Und nun gleich noch ne Frage: Im Schleudertrainingszentrum haben die Instruktoren die Meinung geäussert, dass... Achtung... die besser enProfile auf den hinteren Achsen montiert werden sollen bei Fronttriebler. ... ja ja... Grund:
Das Wegschmieren wird so verhindert.
Bis jetzt ging ich davon aus, dass das bessere Profil auf den Antriebsrädern zu liegen hat, um das Fortkommen zu verbessern. Aber.. ich bin ja immer offen für Neues.

PS: nach den unglaublichen Schneefällen hat sich die Wintertauglichkeit eines Saab wieder mal voll dokumentiert.

Schneemütz

Zitat:

Original geschrieben von MÜTZER


Im Schleudertrainingszentrum haben die Instruktoren die Meinung geäussert, dass... Achtung... die besser enProfile auf den hinteren Achsen montiert werden sollen bei Fronttriebler. ... ja ja... Grund:
Das Wegschmieren wird so verhindert.

hallo

interessanter ansatz
meiner meinung nach hohe hausfrauen- und sonntagsfahrertauglichkeit, denn tatsächlich würde das ein übersteuern tatsächlich reduzieren

aber in der praxis ist mir so wie wahrscheinlich den meisten etwas engagierteren lenkraddrehern ein sauberes übersteuern ohne allzustarke lastwechsel bei weitem lieber als ein untersteuern (lieber im schlimmsten fall mal mit der hinteren ecke wo gegen einen steher als mit der schnauze unter die leitschiene rein ...)

nein, im ernst: was vor allem dagagen spricht ist der geringere spielraum beim aquaplaning (weil geringere profiltiefe an den vorderrädern...)

lg
g

Moin,

@Mützer: die Instruktoren haben recht! Die Hinterachse trägt maßgeblich zur Stabilität des Autos auf Schnee bei, auch beim Frontantrieb.

@Dudo: Aquaplaning ist nicht zwangsläufig eine Folge von weniger Profil, vielmehr ist die Art der Profilierung ausschlaggebend und der Verstand, der die Geschwindigkeit bei extremer Nässe einbremst!!!!

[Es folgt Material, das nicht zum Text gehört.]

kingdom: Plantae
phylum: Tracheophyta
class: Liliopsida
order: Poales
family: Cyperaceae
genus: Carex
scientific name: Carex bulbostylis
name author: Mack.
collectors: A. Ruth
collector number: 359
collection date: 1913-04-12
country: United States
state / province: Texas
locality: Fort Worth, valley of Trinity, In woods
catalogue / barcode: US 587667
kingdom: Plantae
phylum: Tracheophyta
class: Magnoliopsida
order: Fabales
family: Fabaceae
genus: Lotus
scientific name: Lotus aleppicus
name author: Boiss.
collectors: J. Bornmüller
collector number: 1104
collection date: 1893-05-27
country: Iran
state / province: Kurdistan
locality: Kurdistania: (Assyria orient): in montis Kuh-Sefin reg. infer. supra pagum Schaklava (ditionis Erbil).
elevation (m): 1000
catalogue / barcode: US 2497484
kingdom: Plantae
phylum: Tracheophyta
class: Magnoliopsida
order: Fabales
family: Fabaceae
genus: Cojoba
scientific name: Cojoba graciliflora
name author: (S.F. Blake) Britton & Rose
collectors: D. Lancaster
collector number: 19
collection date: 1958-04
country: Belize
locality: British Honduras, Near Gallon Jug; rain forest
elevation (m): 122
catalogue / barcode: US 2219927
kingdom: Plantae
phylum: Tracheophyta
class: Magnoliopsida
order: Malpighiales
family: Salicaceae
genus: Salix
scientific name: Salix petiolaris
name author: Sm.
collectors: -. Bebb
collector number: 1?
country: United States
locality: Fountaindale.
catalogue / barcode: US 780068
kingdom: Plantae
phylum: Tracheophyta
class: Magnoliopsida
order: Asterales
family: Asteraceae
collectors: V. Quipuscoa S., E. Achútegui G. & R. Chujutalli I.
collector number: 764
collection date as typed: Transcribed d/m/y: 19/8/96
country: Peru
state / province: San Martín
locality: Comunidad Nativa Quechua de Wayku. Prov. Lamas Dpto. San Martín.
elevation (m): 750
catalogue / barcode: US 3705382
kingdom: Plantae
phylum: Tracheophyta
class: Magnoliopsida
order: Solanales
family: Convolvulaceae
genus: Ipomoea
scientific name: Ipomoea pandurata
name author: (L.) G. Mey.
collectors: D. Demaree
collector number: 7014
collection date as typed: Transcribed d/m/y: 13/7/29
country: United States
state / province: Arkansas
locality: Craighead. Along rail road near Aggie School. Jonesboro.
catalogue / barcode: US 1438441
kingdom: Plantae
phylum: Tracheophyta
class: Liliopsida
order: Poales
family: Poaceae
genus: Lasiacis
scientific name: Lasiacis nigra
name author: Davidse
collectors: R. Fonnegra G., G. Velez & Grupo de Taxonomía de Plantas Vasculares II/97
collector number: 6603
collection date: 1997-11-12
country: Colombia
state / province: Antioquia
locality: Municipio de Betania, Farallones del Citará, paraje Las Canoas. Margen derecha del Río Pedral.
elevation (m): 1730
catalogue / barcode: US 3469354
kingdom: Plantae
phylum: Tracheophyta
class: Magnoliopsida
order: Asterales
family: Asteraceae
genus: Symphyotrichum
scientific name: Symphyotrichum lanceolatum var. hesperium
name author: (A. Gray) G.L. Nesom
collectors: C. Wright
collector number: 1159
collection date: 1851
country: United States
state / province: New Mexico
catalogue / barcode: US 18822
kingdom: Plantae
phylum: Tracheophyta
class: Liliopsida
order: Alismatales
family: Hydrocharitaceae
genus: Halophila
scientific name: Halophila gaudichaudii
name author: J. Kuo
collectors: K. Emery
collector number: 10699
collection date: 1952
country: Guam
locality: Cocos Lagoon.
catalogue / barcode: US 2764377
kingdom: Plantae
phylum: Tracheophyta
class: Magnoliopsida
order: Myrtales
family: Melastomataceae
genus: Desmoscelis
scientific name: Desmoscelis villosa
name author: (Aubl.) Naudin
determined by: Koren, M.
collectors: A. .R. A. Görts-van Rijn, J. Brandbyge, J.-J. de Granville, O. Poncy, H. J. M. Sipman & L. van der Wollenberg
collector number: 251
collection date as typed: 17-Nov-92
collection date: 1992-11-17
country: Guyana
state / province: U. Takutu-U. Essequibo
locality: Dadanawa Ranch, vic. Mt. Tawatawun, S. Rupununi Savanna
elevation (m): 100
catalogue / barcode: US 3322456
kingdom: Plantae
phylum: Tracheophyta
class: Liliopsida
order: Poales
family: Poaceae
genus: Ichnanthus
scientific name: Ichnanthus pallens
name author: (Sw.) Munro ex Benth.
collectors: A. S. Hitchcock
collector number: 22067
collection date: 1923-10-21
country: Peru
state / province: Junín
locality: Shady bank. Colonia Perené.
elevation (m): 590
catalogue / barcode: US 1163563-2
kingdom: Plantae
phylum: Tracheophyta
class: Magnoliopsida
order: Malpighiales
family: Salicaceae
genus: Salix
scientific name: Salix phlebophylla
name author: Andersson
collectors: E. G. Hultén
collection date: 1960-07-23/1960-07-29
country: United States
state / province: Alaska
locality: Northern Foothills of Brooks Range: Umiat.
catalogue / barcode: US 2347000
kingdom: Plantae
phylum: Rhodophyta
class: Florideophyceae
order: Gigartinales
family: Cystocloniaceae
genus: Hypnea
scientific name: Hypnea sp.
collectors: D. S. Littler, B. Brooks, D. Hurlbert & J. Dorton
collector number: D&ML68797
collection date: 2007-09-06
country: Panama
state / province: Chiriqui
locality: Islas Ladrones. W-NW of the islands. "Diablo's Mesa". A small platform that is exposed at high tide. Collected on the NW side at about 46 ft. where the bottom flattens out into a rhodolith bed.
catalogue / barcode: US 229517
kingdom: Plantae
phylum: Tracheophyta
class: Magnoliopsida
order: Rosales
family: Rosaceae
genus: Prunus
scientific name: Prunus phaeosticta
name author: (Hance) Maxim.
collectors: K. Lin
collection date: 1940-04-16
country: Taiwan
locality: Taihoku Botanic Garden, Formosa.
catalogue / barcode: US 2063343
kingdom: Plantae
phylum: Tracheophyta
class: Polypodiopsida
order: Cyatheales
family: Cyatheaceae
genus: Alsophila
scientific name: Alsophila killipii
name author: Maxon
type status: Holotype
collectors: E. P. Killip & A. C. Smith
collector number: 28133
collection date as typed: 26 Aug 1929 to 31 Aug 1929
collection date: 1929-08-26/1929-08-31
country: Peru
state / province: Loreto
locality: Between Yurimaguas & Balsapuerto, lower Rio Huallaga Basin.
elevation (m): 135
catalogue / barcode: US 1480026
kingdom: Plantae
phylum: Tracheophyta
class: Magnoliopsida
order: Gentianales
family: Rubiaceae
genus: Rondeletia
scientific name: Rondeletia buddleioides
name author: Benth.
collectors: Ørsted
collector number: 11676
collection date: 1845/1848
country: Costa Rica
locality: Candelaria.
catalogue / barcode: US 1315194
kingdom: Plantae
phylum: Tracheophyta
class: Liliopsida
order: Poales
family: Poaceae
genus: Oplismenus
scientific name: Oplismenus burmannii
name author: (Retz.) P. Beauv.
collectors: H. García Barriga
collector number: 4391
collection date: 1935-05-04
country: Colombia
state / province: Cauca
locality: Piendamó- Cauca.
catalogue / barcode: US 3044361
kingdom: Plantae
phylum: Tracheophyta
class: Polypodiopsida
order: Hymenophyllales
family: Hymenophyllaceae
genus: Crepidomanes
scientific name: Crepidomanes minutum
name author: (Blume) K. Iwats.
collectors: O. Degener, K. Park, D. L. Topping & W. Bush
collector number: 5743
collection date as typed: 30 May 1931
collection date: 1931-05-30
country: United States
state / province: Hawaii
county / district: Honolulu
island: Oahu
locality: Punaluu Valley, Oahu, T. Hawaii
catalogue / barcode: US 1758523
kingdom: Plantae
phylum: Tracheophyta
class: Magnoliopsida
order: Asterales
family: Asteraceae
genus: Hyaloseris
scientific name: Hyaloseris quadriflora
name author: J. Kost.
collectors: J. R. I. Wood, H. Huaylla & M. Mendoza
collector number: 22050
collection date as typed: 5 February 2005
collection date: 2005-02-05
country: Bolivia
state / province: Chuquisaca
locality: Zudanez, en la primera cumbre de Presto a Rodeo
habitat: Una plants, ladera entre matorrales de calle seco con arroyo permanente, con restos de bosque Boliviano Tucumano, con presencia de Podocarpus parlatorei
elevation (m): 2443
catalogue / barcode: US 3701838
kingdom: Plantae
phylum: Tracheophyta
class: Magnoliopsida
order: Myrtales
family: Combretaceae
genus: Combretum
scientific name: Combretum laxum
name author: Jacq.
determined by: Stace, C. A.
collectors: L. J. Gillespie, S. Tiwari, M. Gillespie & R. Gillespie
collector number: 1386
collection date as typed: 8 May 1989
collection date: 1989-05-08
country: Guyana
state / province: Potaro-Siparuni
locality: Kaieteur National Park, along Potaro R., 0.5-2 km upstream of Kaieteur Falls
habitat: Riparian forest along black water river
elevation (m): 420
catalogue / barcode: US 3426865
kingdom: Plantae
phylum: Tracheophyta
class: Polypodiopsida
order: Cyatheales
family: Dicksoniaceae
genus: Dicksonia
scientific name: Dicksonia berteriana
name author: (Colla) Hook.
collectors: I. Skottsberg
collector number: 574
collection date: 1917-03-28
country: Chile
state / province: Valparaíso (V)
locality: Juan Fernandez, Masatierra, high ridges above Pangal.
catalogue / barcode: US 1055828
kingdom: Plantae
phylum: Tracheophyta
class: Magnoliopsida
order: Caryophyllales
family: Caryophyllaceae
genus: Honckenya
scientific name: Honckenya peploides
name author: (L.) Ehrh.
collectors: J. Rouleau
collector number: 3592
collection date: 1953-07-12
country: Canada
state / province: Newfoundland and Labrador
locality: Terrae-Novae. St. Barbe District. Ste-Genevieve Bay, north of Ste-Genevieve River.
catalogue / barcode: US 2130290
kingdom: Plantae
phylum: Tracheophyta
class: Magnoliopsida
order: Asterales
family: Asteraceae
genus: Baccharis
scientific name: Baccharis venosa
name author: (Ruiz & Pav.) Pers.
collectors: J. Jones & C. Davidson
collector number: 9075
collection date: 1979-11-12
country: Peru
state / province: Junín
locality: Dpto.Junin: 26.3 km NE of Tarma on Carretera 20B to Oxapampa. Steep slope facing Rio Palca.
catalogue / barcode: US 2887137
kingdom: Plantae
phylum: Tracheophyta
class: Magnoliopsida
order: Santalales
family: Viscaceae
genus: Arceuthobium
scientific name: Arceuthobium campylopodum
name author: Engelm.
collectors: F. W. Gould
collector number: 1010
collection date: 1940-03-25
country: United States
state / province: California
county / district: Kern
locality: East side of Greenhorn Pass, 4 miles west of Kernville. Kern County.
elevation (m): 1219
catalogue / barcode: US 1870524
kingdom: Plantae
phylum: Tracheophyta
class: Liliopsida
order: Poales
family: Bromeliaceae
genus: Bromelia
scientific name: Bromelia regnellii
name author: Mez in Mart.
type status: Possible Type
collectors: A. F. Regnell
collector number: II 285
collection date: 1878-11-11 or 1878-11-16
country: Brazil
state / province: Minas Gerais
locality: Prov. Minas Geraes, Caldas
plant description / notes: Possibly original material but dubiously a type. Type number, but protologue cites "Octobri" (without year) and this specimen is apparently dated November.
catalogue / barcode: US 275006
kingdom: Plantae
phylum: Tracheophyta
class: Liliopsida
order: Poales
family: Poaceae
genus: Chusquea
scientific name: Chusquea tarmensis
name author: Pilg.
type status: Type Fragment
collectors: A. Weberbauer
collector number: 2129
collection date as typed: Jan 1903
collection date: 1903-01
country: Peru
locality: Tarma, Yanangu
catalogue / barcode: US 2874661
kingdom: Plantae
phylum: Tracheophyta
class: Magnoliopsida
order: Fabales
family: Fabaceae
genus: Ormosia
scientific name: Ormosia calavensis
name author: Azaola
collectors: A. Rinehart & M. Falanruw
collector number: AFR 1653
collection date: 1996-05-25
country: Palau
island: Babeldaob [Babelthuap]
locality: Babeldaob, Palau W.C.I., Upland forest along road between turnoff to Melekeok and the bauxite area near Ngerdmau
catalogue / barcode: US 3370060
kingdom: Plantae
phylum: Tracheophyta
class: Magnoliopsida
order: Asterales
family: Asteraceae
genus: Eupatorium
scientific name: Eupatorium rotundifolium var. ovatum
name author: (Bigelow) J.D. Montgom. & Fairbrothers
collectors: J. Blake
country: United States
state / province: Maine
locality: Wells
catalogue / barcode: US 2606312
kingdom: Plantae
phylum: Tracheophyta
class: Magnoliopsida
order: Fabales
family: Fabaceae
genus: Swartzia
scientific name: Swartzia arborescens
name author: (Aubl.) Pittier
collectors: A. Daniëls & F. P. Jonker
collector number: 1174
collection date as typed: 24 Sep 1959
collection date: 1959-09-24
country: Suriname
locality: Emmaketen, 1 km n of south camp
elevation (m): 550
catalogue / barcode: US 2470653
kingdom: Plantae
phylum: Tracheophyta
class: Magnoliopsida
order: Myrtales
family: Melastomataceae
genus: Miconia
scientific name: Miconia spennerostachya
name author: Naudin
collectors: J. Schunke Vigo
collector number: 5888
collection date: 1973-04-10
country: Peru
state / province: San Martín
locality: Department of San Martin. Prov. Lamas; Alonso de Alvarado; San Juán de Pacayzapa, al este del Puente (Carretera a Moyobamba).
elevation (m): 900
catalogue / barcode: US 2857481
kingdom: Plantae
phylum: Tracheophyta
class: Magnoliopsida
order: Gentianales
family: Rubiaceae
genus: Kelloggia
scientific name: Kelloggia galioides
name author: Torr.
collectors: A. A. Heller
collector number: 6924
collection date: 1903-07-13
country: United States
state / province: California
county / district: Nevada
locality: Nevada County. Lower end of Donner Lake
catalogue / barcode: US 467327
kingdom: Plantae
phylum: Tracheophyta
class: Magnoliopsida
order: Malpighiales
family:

Um es nochmal deutlich zu machen wir bewegen uns bei dieser Diskussion im lagalen Rahmen, sprich Mindestprofiltiefe ist mindestens gegeben. Somit machen 1 oder 2mm mehr oder weniger Profil Unterschied an der Vorderachse keinen großen Unterschied im Aquaplaningverhalten. Hier zählt vorrangig die Profilgeometrie, (Mittelrille, V-Form, etc.) und vor allem die Geschwindigkeit. 5km/h weniger können echte Wunder wirken, zeigt einem auch der Instruktor oder Testfahrer.

Im Winter auf Schnee neigt auch der Fronttriebler in Kurven zum Ausbrechen der Hinterachse. Hier helfen 1-2mm mehr Profil erheblich um dies zu mindern oder gar zu verhindern. Dieser Vorteil überwiegt den Gewinn der besseren Traktion am Berge mit etwas mehr Profil an der Vorderachse. Wir sprechen hier aber von alpinen Verhältnissen und weniger vom Norddeutschem Flachland mit 5 Tagen Schneematsch im Jahr.

Gruß
Martin

Zitat:

Original geschrieben von Dieselmartin


@Dudo: Aquaplaning ist nicht zwangsläufig eine Folge von weniger Profil, vielmehr ist die Art der Profilierung ausschlaggebend und der Verstand, der die Geschwindigkeit bei extremer Nässe einbremst!!!! Gruß
Martin

hallo martin

sei es wie es sei,
aber ich würde durchaus eine groessere menge sprudelwasser darauf verwetten dass
- ein und derselbe reifen bei
- ein und derselben geschwindigkeit und unter
- ein und denselben umgebungsverhältnissen
mit weniger profil jedenfalls immer schneller aufschwimmt als mit etwas mehr profil

und deshalb würde ich immer die dinger mit mehr profil vorne rauftun

und ich würde es - sollte mich wer fragen - eigentlich auch nicht empfehlen, denn aquaplaning hat ja jeder mal immer wieder wenns nass ist, übersteuern auf schneefahrbahn ist dagegen eher nicht so oft der fall, da man(n) bei schneefahrbahn in der praxis dann ja doch angepasster fährt als bei "nur" regennasser piste.

lg
g

Und ich wuerde die Reifen einfach haeufiger mal von vorne nach hinten rotieren, so dass ich erst nie in die Situation komme, wo ich unterschiedlich abgefahrene Reifen habe und mir nun Gedanken machen muss, wo ich welche aufziehen will. Hoechstens wenn mir bei fast neuen Reifen mal einer kaputt geht, wuerde ich einen einzelnen Reifen auswechseln, ansonsten immer alle 4. Klar, ist eine Kostenfrage, aber auch eine der Sicherheit. Aber ich brauche sowieso alle 25.000 km oder einmal im Jahr einen neuen Satz....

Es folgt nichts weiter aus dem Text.